0
votes

I see that all of the examples per the documentation use some form of a simple web application (For example, Flask in Python). Is it possible to use cloud run as a non web application? For example, deploy cloud run to use a python script and then use GCP Scheduler to invoke cloud run every hour to run that script? Basically my thinking for this is to avoid having to deploy and pay for Compute Engine, and only pay for when the cloud run container is invoked via the scheduler.

2

2 Answers

5
votes

It's mandatory to answer to HTTP request. It's the contract of Cloud Run

  • Stateless (no volume attached to the container)
  • Answer to HTTP request

However, if you already have a python script, it's easy to wrap it in a flask webserver. Let's say, you have something like this (I assume that the file name is main.py -> important for the Dockerfile at the end)

import ....

var = todo(...)
connect = connect(...)
connect(var)

  1. Firstly, wrap it in a function like this
import ....

def my_function(request):
  var = todo(...)
  connect = connect(...)
  connect(var)
  return 'ok',200

  1. Secondly, add a flask server
from flask import Flask, request
import os
import ....

app = Flask(__name__)

@app.route('/')
def my_function(request):
  var = todo(...)
  connect = connect(...)
  connect(var)
  return 'ok',200

if __name__ == "__main__":
  app.run(host='0.0.0.0',port=int(os.environ.get('PORT',8080)))
  1. Add flask in your requirements.txt
  2. Build a standard container, here an example of Dockerfile
FROM python:3-alpine

WORKDIR /app

COPY requirements.txt .

RUN pip install --no-cache-dir -r requirements.txt

COPY . .
ENV PORT 8080

CMD [ "python", "main.py" ]
  1. Build (with Cloud Build for example) and deploy the service on Cloud Run

Now you have an URL, that you can call with Cloud Scheduler.

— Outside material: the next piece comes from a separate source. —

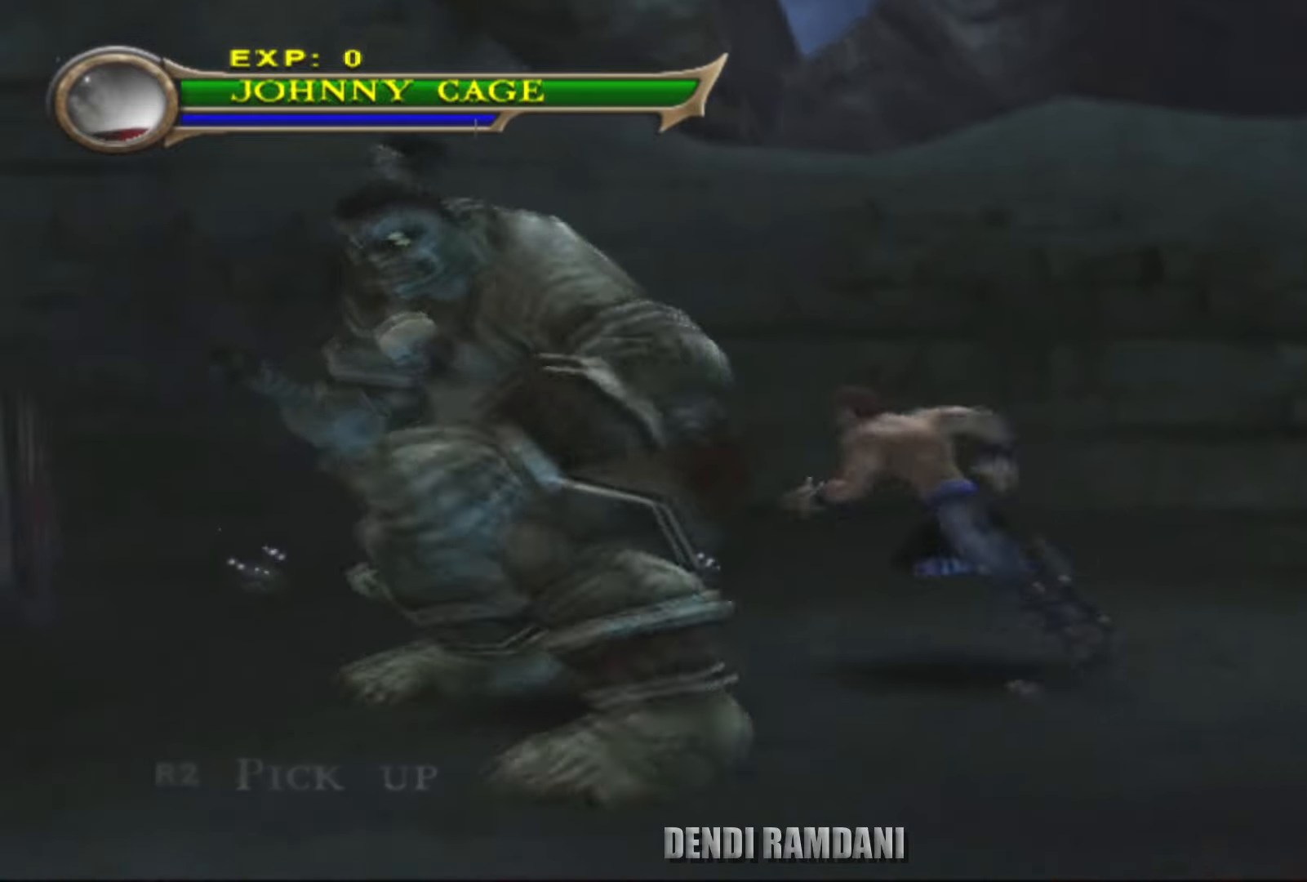
{"buttons": ["R1"], "left_stick": "down-left", "right_stick": "center", "events": [[33, "TRIANGLE", "down"], [266, "TRIANGLE", "up"], [366, "left_stick", "down-left"]]}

Be careful, the max request duration is, for now, limited to 15 minutes (soon 4x more) and limited to 2vCPU and 2Gb of memory (again, soon more).

0
votes

It depends what is being installed in the container image, as there is no requirement that one would have to install a web-server. For example, with such an image I can build Android applications, triggered whenever a repository changes (file excludes recommend) ...and likely could even run a head-less Android emulator for Gradle test tasks and publish test results to Pub/Sub (at least while the test-suite wouldn't run for too long). I mean, one has to understand the possibilities of Cloud Build to understand what Cloud Run can do.